Il est important de rappeler que le repérage des freins est un travail humain : les freins peuvent être repérés au cours du parcours, à mesure que l’on connaît mieux la personne accompagnée, qu’elle se confronte à la réalisation de l’activité productive et aux contraintes du travail, et qu’une relation de confiance se développe avec les équipes d’encadrement et d’accompagnement. 

L’IAE est le plus à même d’accompagner les personnes les plus en situation de précarité, dans un travail fait de manière individualisée grâce au temps long. Et surtout l’IAE déploie des compétences et un dispositif d’accompagnement global qui permet d’appréhender chaque personne dans sa globalité et de lui proposer des solutions appropriées.

L’IAE est le seul dispositif qui permet de travailler globalement sur l’ensemble des freins.

Comment expliquer de telles réussites

Voici ce que montrent les données anonymisées sur les actions des équipes d’accompagnement et d’encadrement :

  • Les parcours comptent en moyenne 13 entretiens. En moyenne, un parcours dure 175 jours (6 mois) contre 24 mois sur la durée maximale : les ruptures précoces expliquent en partie cette durée moyenne de parcours modérée. L’intensité moyenne de suivi est donc d’environ 2,17 entretiens par mois. 
  • Le premier entretien est rapide après l’embauche (environ 10 jours), ce qui traduit une bonne réactivité initiale.
  • Les formations et sensibilisations sont mobilisées pour près de la moitié des personnes en parcours : 41 % des bénéficiaires en suivent au moins une, avec une moyenne de 2,5 parmi ceux qui y accèdent. Cela montre que la formation constitue un levier ciblé plutôt que systématique.
  • Les périodes de mise en situation en milieu professionnel (PMSMP) concernent environ 19 % des personnes, avec une durée médiane de 11 jours en entreprise extérieure. Elles apparaissent donc comme un outil encore plus sélectif que les formations mais significatif, mobilisé pour une partie restreinte des bénéficiaires.
  • En fin de parcours, il subsiste 2,8 freins en moyenne et seulement 10% des personnes sortent sans aucun frein restant. (Cf note (1) en bas de page)
  • La distribution illustre une grande diversité des trajectoires : 61% des bénéficiaires ont levé au moins 1 frein durant leur parcours. Plus précisément : 36% ont résolu entre 1 et 3 freins, tandis que près d’un quart (24 %) en résolvent quatre ou plus, traduisant l’aboutissement réussi de parcours de forte intensité.
  • Les freins les plus résistants concernent la santé (près d’une personne sur deux), les difficultés financières (un quart des bénéficiaires) et le logement (13 %).

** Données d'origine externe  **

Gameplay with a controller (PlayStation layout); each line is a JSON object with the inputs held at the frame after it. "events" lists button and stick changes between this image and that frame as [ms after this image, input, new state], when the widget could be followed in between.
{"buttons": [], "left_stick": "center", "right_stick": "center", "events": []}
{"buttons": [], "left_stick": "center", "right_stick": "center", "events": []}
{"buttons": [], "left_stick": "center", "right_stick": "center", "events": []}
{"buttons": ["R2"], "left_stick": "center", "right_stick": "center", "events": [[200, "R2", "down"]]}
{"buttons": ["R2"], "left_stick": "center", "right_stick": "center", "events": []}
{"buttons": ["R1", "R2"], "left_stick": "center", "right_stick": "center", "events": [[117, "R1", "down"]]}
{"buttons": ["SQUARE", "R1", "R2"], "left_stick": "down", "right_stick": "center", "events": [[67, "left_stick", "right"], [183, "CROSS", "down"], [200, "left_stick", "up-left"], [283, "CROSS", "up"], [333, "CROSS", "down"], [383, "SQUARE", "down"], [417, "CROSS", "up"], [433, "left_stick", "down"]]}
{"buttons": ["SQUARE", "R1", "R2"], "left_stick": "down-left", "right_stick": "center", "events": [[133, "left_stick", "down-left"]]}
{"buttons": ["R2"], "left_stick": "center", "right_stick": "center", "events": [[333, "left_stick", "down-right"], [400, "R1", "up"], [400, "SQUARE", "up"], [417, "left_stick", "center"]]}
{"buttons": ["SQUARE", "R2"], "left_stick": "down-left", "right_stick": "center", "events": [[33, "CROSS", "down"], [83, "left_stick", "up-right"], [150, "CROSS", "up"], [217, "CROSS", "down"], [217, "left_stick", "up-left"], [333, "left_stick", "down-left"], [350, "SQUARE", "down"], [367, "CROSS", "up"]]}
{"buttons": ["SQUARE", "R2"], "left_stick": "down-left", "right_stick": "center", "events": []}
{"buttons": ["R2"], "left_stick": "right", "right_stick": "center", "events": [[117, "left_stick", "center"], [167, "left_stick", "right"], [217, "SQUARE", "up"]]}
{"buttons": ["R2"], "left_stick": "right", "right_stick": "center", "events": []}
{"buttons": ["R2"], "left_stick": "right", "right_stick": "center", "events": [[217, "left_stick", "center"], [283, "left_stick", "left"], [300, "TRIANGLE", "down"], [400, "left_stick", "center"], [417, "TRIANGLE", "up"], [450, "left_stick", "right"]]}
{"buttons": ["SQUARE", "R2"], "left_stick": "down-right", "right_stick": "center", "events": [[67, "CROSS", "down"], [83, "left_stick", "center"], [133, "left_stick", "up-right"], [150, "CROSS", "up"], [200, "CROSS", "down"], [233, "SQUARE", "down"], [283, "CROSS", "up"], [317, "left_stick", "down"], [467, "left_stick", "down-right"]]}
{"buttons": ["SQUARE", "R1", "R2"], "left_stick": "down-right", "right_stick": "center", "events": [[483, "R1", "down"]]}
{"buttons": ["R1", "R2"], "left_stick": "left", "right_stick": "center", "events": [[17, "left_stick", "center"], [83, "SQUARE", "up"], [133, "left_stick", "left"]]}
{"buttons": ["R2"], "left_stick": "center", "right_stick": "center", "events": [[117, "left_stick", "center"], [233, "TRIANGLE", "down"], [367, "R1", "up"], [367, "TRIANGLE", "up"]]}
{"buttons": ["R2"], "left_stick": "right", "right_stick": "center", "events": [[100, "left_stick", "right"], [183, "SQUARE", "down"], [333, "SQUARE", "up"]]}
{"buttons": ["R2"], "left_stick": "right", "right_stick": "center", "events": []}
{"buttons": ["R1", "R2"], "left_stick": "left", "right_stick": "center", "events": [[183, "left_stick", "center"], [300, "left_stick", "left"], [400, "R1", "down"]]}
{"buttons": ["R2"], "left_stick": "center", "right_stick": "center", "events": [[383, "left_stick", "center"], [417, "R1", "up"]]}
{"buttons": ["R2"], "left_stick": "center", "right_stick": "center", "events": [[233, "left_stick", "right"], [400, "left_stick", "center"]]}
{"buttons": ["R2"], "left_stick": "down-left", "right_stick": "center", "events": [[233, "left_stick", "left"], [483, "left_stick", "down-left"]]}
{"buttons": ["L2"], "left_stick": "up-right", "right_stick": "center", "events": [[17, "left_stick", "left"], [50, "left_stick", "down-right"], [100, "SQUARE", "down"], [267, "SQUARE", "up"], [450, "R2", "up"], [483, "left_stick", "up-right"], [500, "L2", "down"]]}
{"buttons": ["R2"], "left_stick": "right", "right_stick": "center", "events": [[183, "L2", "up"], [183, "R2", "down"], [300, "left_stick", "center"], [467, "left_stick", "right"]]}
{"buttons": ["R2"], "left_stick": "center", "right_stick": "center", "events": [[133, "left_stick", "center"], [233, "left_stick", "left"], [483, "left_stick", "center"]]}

Ces indicateurs traduisent un accompagnement important, régulier et modulé selon les besoins. Ils montrent aussi que les leviers mobilisés (formation, PMSMP, entretiens) ne sont pas utilisés de façon uniforme, mais adaptés aux profils et aux trajectoires des personnes.

Le rôle ciblé de la PMSMP

L’analyse confirme des écarts nets entre les personnes qui accèdent à l’emploi et celles qui n’y parviennent pas. Les immersions en entreprise (PMSMP) apparaissent déterminantes : elles sont plus fréquentes et de durée plus longue chez les sortants, traduisant l’importance de l’exposition directe au monde du travail comme levier d’insertion.

Il convient de souligner que les PMSMP restent un dispositif ciblé : elles concernent une minorité des bénéficiaires et n’apparaissent pas comme un déterminant statistiquement significatif des sorties vers l’emploi dans le modèle. Leur valeur réside moins dans un impact direct et immédiat que dans leur capacité à enrichir les parcours, à soutenir la remobilisation et à préparer l’insertion à moyen terme.

Quelles actions sont les plus efficaces ?

Les résultats confirment que l’insertion dépend moins de caractéristiques personnelles immuables que de leviers activables au cours du parcours. La levée des freins apparait comme l’un des déterminants positifs essentiels du parcours.

Les freins tels que l’absence de projet professionnel ou la difficulté dans la recherche autonome d’emploi (surtout lorsqu’elle persiste à la sortie), apparaissent plus facilement pris en charge, illustrant le rôle clé de l’accompagnement dans la transformation des obstacles en opportunités.

En synthèse, deux priorités se dégagent : traiter tôt les freins liés à la Santé et aux Savoirs de base.

Également, Mobilité et Logement doivent être suivis de près pour éviter la persistance : intervenir en priorité si la mobilité reste ouverte et accélérer la résolution dès qu’un problème de Logement persiste. Les freins liés à la mobilité et au logement doivent être suivis de près et traités en priorité pour agir sur les autres freins.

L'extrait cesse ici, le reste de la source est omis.